Si je suis élu, le mandat de sénateur primera naturellement sur le reste. Mon activité vétérinaire sera donc strictement organisée autour de mes obligations parlementaires et réduite à ce qui sera pleinement compatible avec un exercice exigeant du mandat. Je tiens cependant à préserver ce contact avec le réel car je crois qu'un responsable public ne doit jamais s'en abstraire.

D.V. : Avez-vous des clients en France et quelles sont vos relations avec les vétérinaires français ?

C.P.-C. : Mon parcours professionnel s'est toujours inscrit de part et d'autre de la frontière franco-suisse et j'ai conservé des relations étroites avec de nombreux confrères des deux pays. J'ai également travaillé en Suède en tout début de carrière.

D.V. : Les vétérinaires semblent de moins en moins présents en politique. Faites-vous le même constat et qu'est-ce qui vous a motivé pour y entrer ?

C.P.-C. : Je crois que cela s'inscrit dans un phénomène plus large : la vie politique s'est progressivement professionnalisée, au risque d'éloigner ceux qui exercent un métier, dirigent une entreprise et assument quotidiennement des responsabilités concrètes.

L'exercice vétérinaire est lui-même devenu particulièrement exigeant et laisse peu de place à l'engagement public.
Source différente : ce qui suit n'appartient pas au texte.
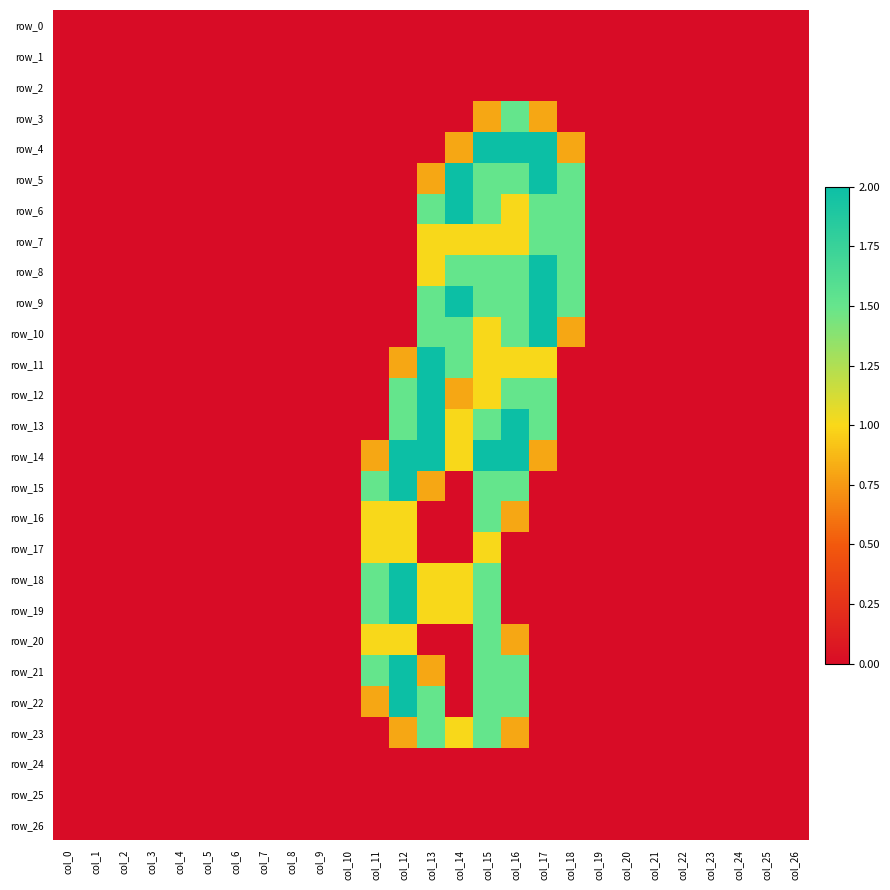

At col_0, list the series in order from smallest to largest.

row_0, row_1, row_2, row_3, row_4, row_5, row_6, row_7, row_8, row_9, row_10, row_11, row_12, row_13, row_14, row_15, row_16, row_17, row_18, row_19, row_20, row_21, row_22, row_23, row_24, row_25, row_26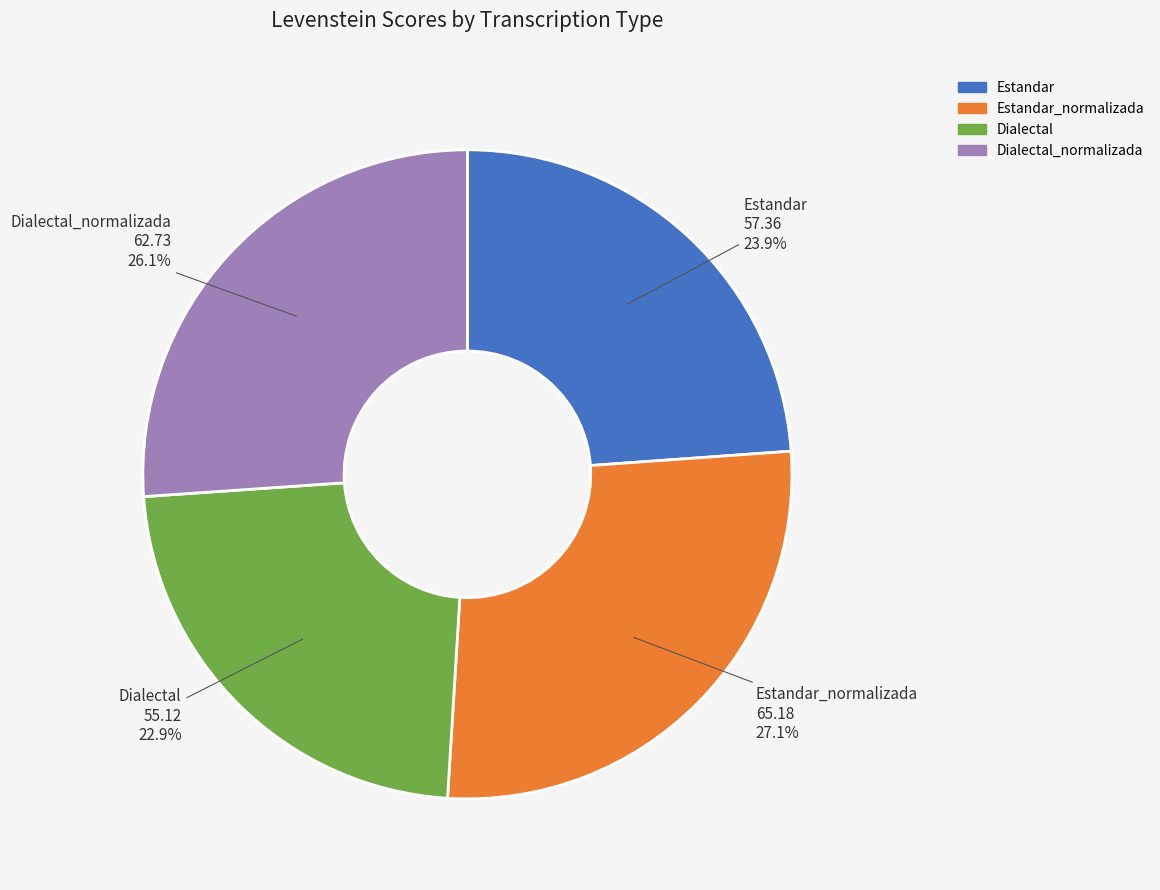

Is there a majority slice in this chart?

No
C'est regrettable car notre formation apprend précisément à appréhender des situations complexes, à hiérarchiser les priorités, à décider dans l'incertitude et à assumer les conséquences de ses choix : une bonne école pour un décideur en somme.

Ce qui m'a finalement conduit à m'engager, c'est d'abord l'état dans lequel se trouve aujourd'hui notre pays après près de dix années de présidence d'Emmanuel Macron. J'ai le sentiment d'une France profondément fragilisée, tant sur le plan de ses finances que de son autorité, de ses services publics ou de sa cohésion.

Je suis, par ailleurs, un pur produit de la République. Elle m'a permis d'étudier, de me former, d'exercer un métier qui m'a passionné pendant vingt-cinq ans et de construire librement ma vie professionnelle. Arrivé à ce moment de mon parcours, j'ai éprouvé le besoin de rendre à la collectivité une part de ce qu'elle m'avait donné. L'engagement politique procède aussi, pour moi, de cette forme de dette et de responsabilité.

D.V. : Comptez-vous mettre en avant votre profession si vous êtes élu au Sénat ?

C.P.-C. : Je ne souhaite pas être le sénateur d'une profession. En revanche, mon métier constitue naturellement une part de mon expérience et de ma manière d'appréhender les sujets.

Le vétérinaire se trouve au croisement de nombreuses politiques publiques : agriculture, élevage, santé animale, santé publique, alimentation, biodiversité, bien-être animal ou encore ruralité. Sur ces questions, mon expérience pourra évidemment être utile.

Mais ce que je souhaite surtout apporter au Sénat, c'est une méthode acquise dans mon métier : partir des faits, écouter ceux qui connaissent le terrain, poser un diagnostic aussi rigoureux que possible, puis rechercher une solution concrète et applicable. C'est probablement l'enseignement le plus précieux que ma profession m'ait transmis.